Warum überhaupt moralisch sein?

Dagmar Fenners Einführung in die Ethik

Von Meike SteigerRSS-Newsfeed neuer Artikel von Meike Steiger

Besprochene Bücher / Literaturhinweise

Was ist von einer Einführung in die Ethik zu erwarten? Die in Basel und Tübingen lehrende Philosophin Dagmar Fenner verspricht in der Einleitung ihres neuen Buches, dass der philosophisch interessierte Leser - an den sich das Lehrbuch aus der neuen UTB-Reihe "basics" richtet - hier nicht nur kritisch über verschiedene theoretische Modelle aus der Moralphilosophie informiert wird, sondern dass er damit auch zu einer Schärfung seines moralischen Urteilsvermögens in der eigenen Lebenswelt gelangt. Kombiniert werden also theoretischer Anspruch und praktische Anwendung. Diese Kombination legt das Wesen des Themas Ethik an sich nahe, zudem liefert auch die philosophische Tradition mit ihren einschlägigen moralischen Dilemmata dafür zahlreiche Beispiele. Zu Kants Problem, ob eine Notlüge legitim ist, um einen unschuldigen Freund zu retten, muss jede ihm folgende Moralphilosophie Stellung nehmen und so bezieht auch Fenner in ihrem Buch zu dieser Fragestellung Position.

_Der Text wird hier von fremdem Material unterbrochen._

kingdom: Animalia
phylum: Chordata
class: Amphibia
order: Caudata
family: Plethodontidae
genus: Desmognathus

Die Autorin stellt systematisch und in breiter Streuung verschiedene zeitgenössische und traditionelle ethische Konzepte vor und fügt intelligent verschiedene kritische Einwände gegen die einzelnen Modelle an. Sowohl die zeitgenössische Philosophie wird umfassend durch Autoren wie Alan Gewirth, Jürgen Habermas, Richard Hare und John Rawls repräsentiert, als auch die traditionellen philosophischen Ansätze von Aristoteles über Thomas Hobbes und John Stuart Mill bis Immanuel Kant. Der Leser des Lehrbuchs wird hier kompetent durch die einzelnen ethischen Modelle geführt und kann sich, wenn er will, mittels der zitierten Originalstellen selbst in die entsprechenden einschlägigen Texte und relevanten Passagen vertiefen. Insgesamt ist eine Präferenz Fenners für die systematisch-analytisch orientierte Moralphilosophie festzustellen, sei es die zeitgenössische oder die traditionelle. Dabei unterläuft ihr gelegentlich eine Überbetonung der sich als streng wissenschaftlich verstehenden Forschungszweige: So wird von ihr als ein Beispiel die banale Tatsache, dass "emotive psychophysische Reaktionen gemäß neueren emotionspsychologischen Erkenntnissen immer Begleiterscheinungen kognitiver Einschätzungen" sind, sowohl theoretisch als auch begrifflich frisiert, wohl um das an Gewicht in die Waagschale zu legen, was der pure Erkenntnisfortschritt hier nicht aufbieten kann. Der Vorzug, den Fenner den analytisch arbeitenden Autoren gibt, wird ex negativo deutlich, wenn es über einen platonischen Text leise rügend heißt, dass Sokrates statt einer "klaren und konzisen Antwort [...] ein weit ausholendes, vielschichtiges Gespräch" zur Beantwortung ethischer Probleme wählt. Welche Funktion die dialogische Gesprächsführung Sokrates' gerade auch innerhalb einer "moralischen Erziehung" hat, kommt bei ihr aber leider nicht zur Sprache.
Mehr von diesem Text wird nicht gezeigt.